Quel che ci deve colpire, e soprattutto interrogare, è invece il fatto che a dividere l'opinione pubblica del nostro paese sia stato un gesto, un solo gesto: quello di Elon Musk.
Subito, testate online e semplici sconosciuti sui social, a leggere quel movimento. Qualcuno ha gridato «allarme, già ci si permette di restaurare il saluto fascista. Chissà che ne sarà del domani...». Qualcun altro ha minimizzato: «Voleva solo mimare l'intenzione di volare lontano». Chissà, forse fino a Marte. Nessuno può sapere dove stia la ragione.
Sta di fatto però che si è persa l'occasione di attivare un dialogo costruttivo e ci si è persi tanto per cambiare in un dibattito superficiale, e soprattutto di puro schieramento. E qui è venuta prepotentemente allo scoperto la nostra scarsa preparazione nell'approccio alle informazioni. Alle notizie. Specie online.
Forse è il caso di chiarire, partendo da un punto fermo: noi esseri umani siamo tutto tranne che sempre obiettivi e razionali. Ci sono infatti nella nostra mente degli automatismi, detti bias, che ci fanno pensare e agire in modo non sempre, diciamo, del tutto logico e per certi versi libero.
Tra i vari pare opportuno ricordarne due: il bias di conferma, che in pratica ci porta a cercare solo notizie che confermino la narrazione che preferiamo (o a leggerle in questo senso) e il cosiddetto «effetto bivio» secondo il quale di fronte ad un tema, specie se divisivo, ci si schiera in modo netto, senza lasciare spazio alcuno alle idee degli altri. È un po' quel che capita in alcuni talk show, nei quali gli invitati si urlano le loro «verità» senza nemmeno ascoltarsi.

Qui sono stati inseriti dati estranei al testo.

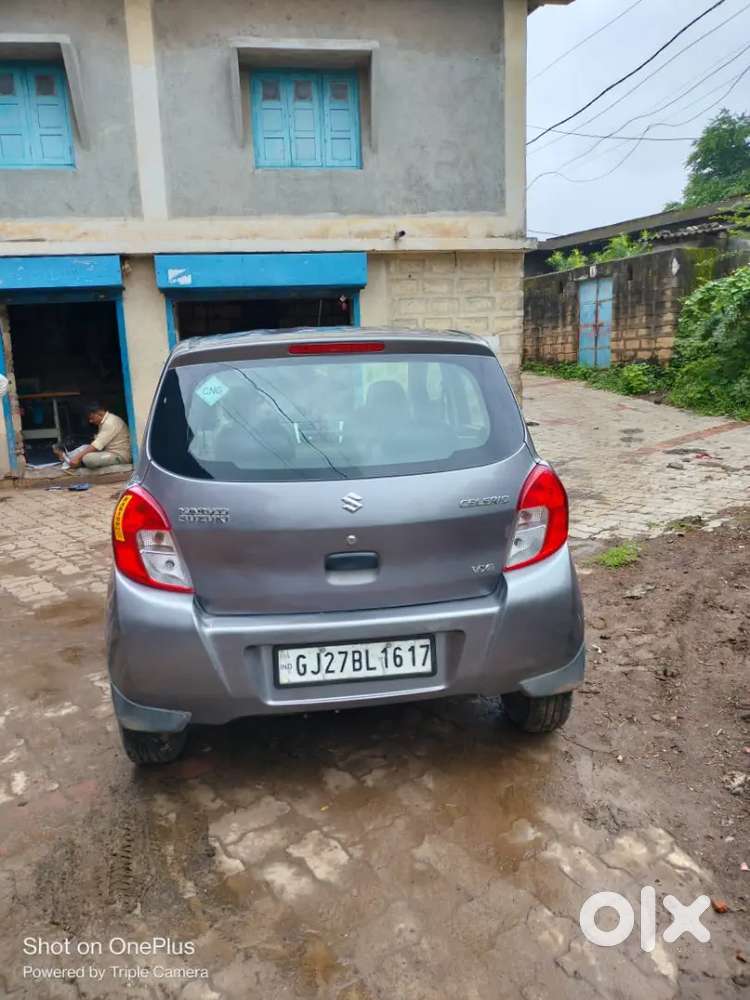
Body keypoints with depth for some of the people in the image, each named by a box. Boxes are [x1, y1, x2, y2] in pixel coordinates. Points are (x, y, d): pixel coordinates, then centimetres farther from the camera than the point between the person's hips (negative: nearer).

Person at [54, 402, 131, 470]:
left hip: (119, 456, -11)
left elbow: (97, 445, -25)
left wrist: (78, 457, -24)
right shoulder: (103, 421, 12)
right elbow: (97, 443, 12)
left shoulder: (110, 423, -20)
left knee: (87, 458, -23)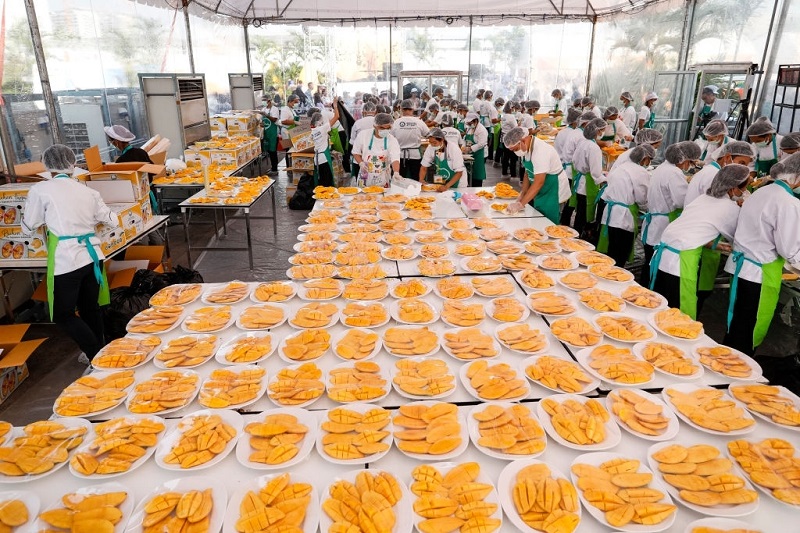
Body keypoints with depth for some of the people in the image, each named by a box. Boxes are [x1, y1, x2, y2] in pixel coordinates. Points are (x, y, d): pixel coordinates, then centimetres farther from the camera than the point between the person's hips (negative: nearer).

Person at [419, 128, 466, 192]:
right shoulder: (430, 148, -9)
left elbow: (459, 172, -19)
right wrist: (421, 180, -18)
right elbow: (424, 167, 1)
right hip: (440, 184, 3)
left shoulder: (454, 149, -19)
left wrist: (446, 186, -30)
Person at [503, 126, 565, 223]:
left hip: (554, 193, -9)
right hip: (540, 193, 9)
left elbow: (539, 182, -31)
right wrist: (521, 195, 0)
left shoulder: (540, 151, -28)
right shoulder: (527, 148, 0)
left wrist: (521, 204, -30)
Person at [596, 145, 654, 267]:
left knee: (609, 254, 15)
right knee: (620, 258, 1)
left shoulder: (620, 167, 13)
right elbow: (642, 200, -8)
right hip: (624, 218, -7)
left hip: (610, 214, 7)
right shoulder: (642, 173, -10)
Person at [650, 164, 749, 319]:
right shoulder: (731, 208, -2)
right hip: (681, 261, -8)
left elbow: (698, 228, 14)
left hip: (663, 254, 8)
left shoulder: (704, 197, 17)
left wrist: (716, 244, 8)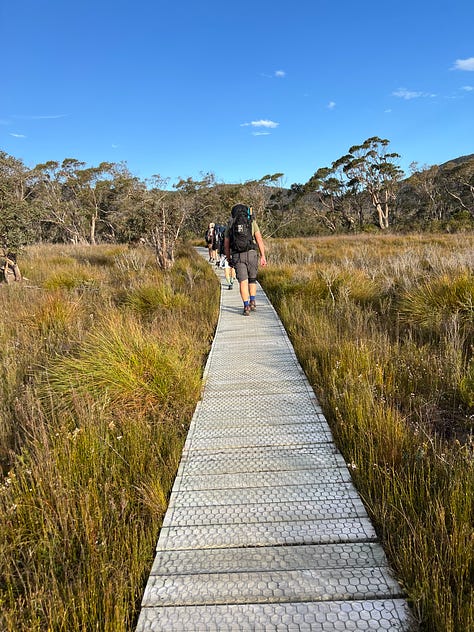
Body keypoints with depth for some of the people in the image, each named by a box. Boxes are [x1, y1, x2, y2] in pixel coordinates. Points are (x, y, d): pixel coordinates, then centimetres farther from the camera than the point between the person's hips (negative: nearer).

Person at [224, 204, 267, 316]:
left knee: (243, 282, 1)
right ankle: (252, 302, 11)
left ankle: (246, 307, -6)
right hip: (251, 254, 0)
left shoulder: (230, 225, 12)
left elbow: (226, 245, 12)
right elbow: (259, 240, -1)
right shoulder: (252, 222, 8)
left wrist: (229, 259, 23)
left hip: (237, 256, 0)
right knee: (252, 279, 19)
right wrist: (263, 256, -1)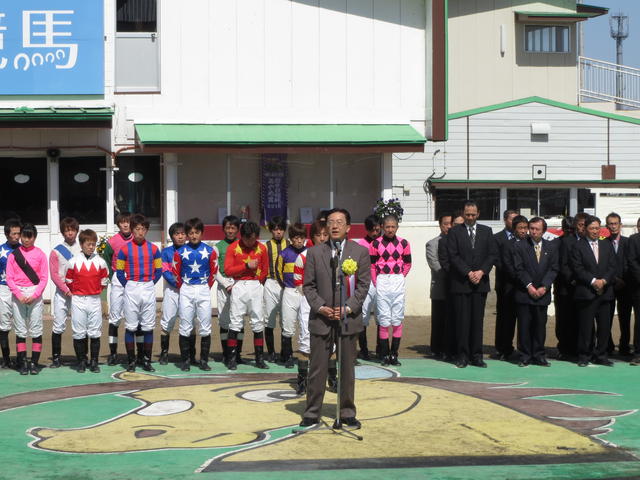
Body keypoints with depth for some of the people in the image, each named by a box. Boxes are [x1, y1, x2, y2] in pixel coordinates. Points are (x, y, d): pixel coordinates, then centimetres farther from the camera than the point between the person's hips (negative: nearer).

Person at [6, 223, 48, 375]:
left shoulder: (40, 254, 2)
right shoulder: (14, 254, 5)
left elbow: (44, 278, 0)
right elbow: (9, 278, 2)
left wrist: (34, 295, -11)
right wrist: (19, 295, -10)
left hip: (35, 294, -1)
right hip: (18, 294, 1)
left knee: (36, 330, -2)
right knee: (20, 330, 1)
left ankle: (34, 363, 3)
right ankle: (22, 363, 4)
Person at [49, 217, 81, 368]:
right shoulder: (56, 251, 3)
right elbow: (54, 275, -1)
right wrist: (67, 290, -11)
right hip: (62, 293, -1)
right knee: (58, 326, -2)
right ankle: (56, 358, 3)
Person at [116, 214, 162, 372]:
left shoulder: (153, 249, 4)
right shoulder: (125, 249, -1)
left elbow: (159, 270, 8)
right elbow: (119, 271, 1)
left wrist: (150, 284, 0)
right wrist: (128, 286, -3)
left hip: (149, 289, 2)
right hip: (131, 290, -2)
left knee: (148, 327, 5)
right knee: (130, 327, 1)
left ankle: (147, 360, 13)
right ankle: (131, 361, 8)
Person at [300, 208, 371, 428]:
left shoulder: (360, 252, 3)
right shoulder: (314, 252, 6)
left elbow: (363, 285, 0)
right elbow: (308, 285, 4)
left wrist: (348, 308, -12)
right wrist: (320, 307, -10)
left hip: (349, 318, 0)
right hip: (321, 319, 0)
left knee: (347, 369, 7)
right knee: (317, 369, 3)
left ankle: (347, 413, 18)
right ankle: (312, 413, 12)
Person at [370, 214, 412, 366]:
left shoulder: (403, 243, 3)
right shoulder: (376, 244, -1)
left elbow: (407, 263, 12)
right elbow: (371, 265, 2)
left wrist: (400, 278, 5)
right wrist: (376, 283, -2)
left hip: (398, 281, 2)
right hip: (382, 282, -1)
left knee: (398, 319, 2)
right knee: (383, 320, 0)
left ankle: (394, 354, 9)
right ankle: (385, 355, 4)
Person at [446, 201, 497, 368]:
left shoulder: (486, 231, 12)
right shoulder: (454, 232, 4)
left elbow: (492, 254, 7)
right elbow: (453, 256, -4)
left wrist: (481, 271, -8)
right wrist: (468, 273, -12)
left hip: (480, 282, 2)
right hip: (461, 283, -2)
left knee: (478, 320, 3)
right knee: (462, 320, -2)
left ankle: (477, 356, 7)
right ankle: (463, 356, 3)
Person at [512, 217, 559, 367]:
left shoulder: (551, 247, 8)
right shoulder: (519, 246, 1)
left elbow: (553, 269, 3)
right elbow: (518, 269, -4)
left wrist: (544, 287, -8)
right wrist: (529, 286, -12)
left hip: (542, 293, 2)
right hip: (524, 293, -2)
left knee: (540, 325, 5)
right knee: (524, 325, 0)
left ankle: (539, 356, 13)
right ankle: (525, 356, 7)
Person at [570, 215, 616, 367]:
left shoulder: (607, 245, 14)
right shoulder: (578, 247, 1)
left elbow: (612, 266, 8)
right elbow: (578, 269, -6)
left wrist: (604, 280, -9)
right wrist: (593, 281, -15)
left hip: (605, 291, 4)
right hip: (586, 293, -4)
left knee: (604, 326, 4)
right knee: (585, 326, -2)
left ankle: (601, 356, 13)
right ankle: (584, 356, 7)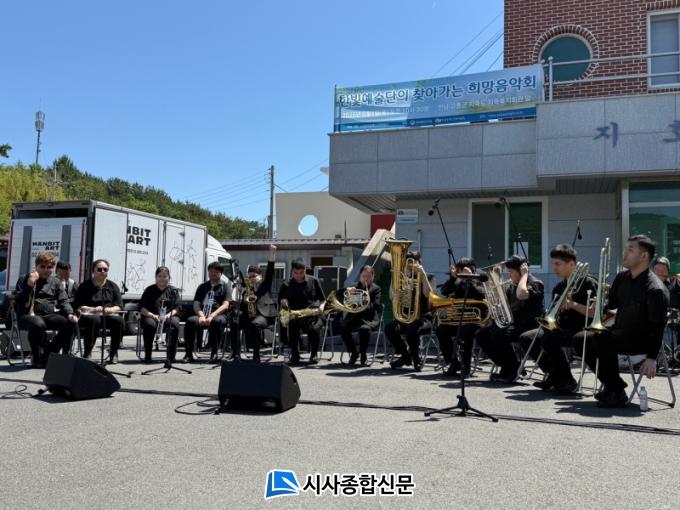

Inutile dire che la vittima di questi approcci sia il dialogo. Ebbene, è questo il punto: la mancanza di dialogo. Dinanzi a un cambiamento storico, nel bene o nel male, mezzo Paese si è fermato a gridare la propria verità sul gesto di Musk. Nessun confronto. Nessuna attenzione verso l'opinione altrui.
Ma, ricordiamocelo, la democrazia ha un padre ben preciso: il confronto. È il dialogo costruttivo con chi la pensa diversamente che anima quel sentimento governativo che possiamo definire, appunto, democrazia. Se vogliamo trovare un nemico, non cerchiamolo nel gesto di Musk, ma nella nostra risposta a quel gesto. E se desideriamo tanto la democrazia, non riempiamoci la bocca con etichette frettolose, ma proviamo a chiederci perché gli altri la pensano in modo diverso. Solo in quel modo potremo ascoltare loro, e farci ascoltare. Perché se non lo facciamo, i primi nemici della democrazia siamo noi.